Saved data entries =>
******

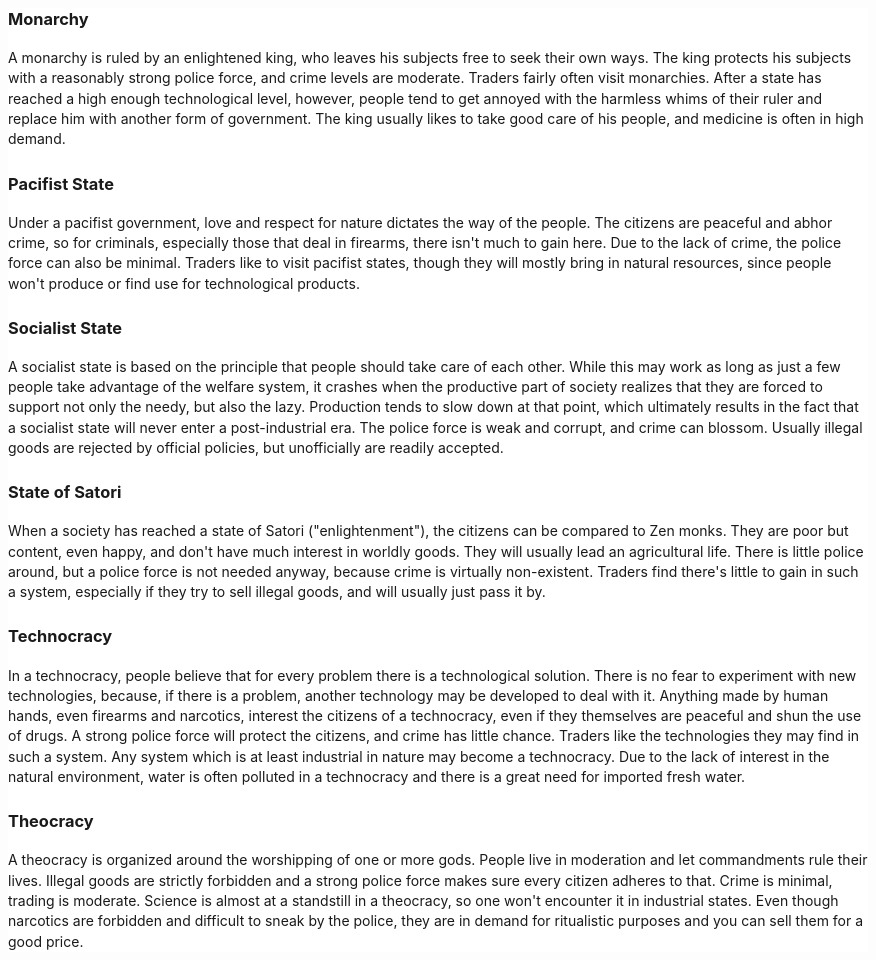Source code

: ### Monarchy

A monarchy is ruled by an enlightened king, who leaves his subjects free to seek their own ways. The king protects his subjects with a reasonably strong police force, and crime levels are moderate. Traders fairly often visit monarchies. After a state has reached a high enough technological level, however, people tend to get annoyed with the harmless whims of their ruler and replace him with another form of government. The king usually likes to take good care of his people, and medicine is often in high demand.

### Pacifist State

Under a pacifist government, love and respect for nature dictates the way of the people. The citizens are peaceful and abhor crime, so for criminals, especially those that deal in firearms, there isn't much to gain here. Due to the lack of crime, the police force can also be minimal. Traders like to visit pacifist states, though they will mostly bring in natural resources, since people won't produce or find use for technological products.

### Socialist State

A socialist state is based on the principle that people should take care of each other. While this may work as long as just a few people take advantage of the welfare system, it crashes when the productive part of society realizes that they are forced to support not only the needy, but also the lazy. Production tends to slow down at that point, which ultimately results in the fact that a socialist state will never enter a post-industrial era. The police force is weak and corrupt, and crime can blossom. Usually illegal goods are rejected by official policies, but unofficially are readily accepted.

### State of Satori

When a society has reached a state of Satori ("enlightenment"), the citizens can be compared to Zen monks. They are poor but content, even happy, and don't have much interest in worldly goods. They will usually lead an agricultural life. There is little police around, but a police force is not needed anyway, because crime is virtually non-existent. Traders find there's little to gain in such a system, especially if they try to sell illegal goods, and will usually just pass it by.

### Technocracy

In a technocracy, people believe that for every problem there is a technological solution. There is no fear to experiment with new technologies, because, if there is a problem, another technology may be developed to deal with it. Anything made by human hands, even firearms and narcotics, interest the citizens of a technocracy, even if they themselves are peaceful and shun the use of drugs. A strong police force will protect the citizens, and crime has little chance. Traders like the technologies they may find in such a system. Any system which is at least industrial in nature may become a technocracy. Due to the lack of interest in the natural environment, water is often polluted in a technocracy and there is a great need for imported fresh water.

### Theocracy

A theocracy is organized around the worshipping of one or more gods. People live in moderation and let commandments rule their lives. Illegal goods are strictly forbidden and a strong police force makes sure every citizen adheres to that. Crime is minimal, trading is moderate. Science is almost at a standstill in a theocracy, so one won't encounter it in industrial states. Even though narcotics are forbidden and difficult to sneak by the police, they are in demand for ritualistic purposes and you can sell them for a good price.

******

Work required =>
Quote all of the entries word for word, omitting any pictures.

Answer section =>
Source code

: ### Monarchy

A monarchy is ruled by an enlightened king, who leaves his subjects free to seek their own ways. The king protects his subjects with a reasonably strong police force, and crime levels are moderate. Traders fairly often visit monarchies. After a state has reached a high enough technological level, however, people tend to get annoyed with the harmless whims of their ruler and replace him with another form of government. The king usually likes to take good care of his people, and medicine is often in high demand.

### Pacifist State

Under a pacifist government, love and respect for nature dictates the way of the people. The citizens are peaceful and abhor crime, so for criminals, especially those that deal in firearms, there isn't much to gain here. Due to the lack of crime, the police force can also be minimal. Traders like to visit pacifist states, though they will mostly bring in natural resources, since people won't produce or find use for technological products.

### Socialist State

A socialist state is based on the principle that people should take care of each other. While this may work as long as just a few people take advantage of the welfare system, it crashes when the productive part of society realizes that they are forced to support not only the needy, but also the lazy. Production tends to slow down at that point, which ultimately results in the fact that a socialist state will never enter a post-industrial era. The police force is weak and corrupt, and crime can blossom. Usually illegal goods are rejected by official policies, but unofficially are readily accepted.

### State of Satori

When a society has reached a state of Satori ("enlightenment"), the citizens can be compared to Zen monks. They are poor but content, even happy, and don't have much interest in worldly goods. They will usually lead an agricultural life. There is little police around, but a police force is not needed anyway, because crime is virtually non-existent. Traders find there's little to gain in such a system, especially if they try to sell illegal goods, and will usually just pass it by.

### Technocracy

In a technocracy, people believe that for every problem there is a technological solution. There is no fear to experiment with new technologies, because, if there is a problem, another technology may be developed to deal with it. Anything made by human hands, even firearms and narcotics, interest the citizens of a technocracy, even if they themselves are peaceful and shun the use of drugs. A strong police force will protect the citizens, and crime has little chance. Traders like the technologies they may find in such a system. Any system which is at least industrial in nature may become a technocracy. Due to the lack of interest in the natural environment, water is often polluted in a technocracy and there is a great need for imported fresh water.

### Theocracy

A theocracy is organized around the worshipping of one or more gods. People live in moderation and let commandments rule their lives. Illegal goods are strictly forbidden and a strong police force makes sure every citizen adheres to that. Crime is minimal, trading is moderate. Science is almost at a standstill in a theocracy, so one won't encounter it in industrial states. Even though narcotics are forbidden and difficult to sneak by the police, they are in demand for ritualistic purposes and you can sell them for a good price.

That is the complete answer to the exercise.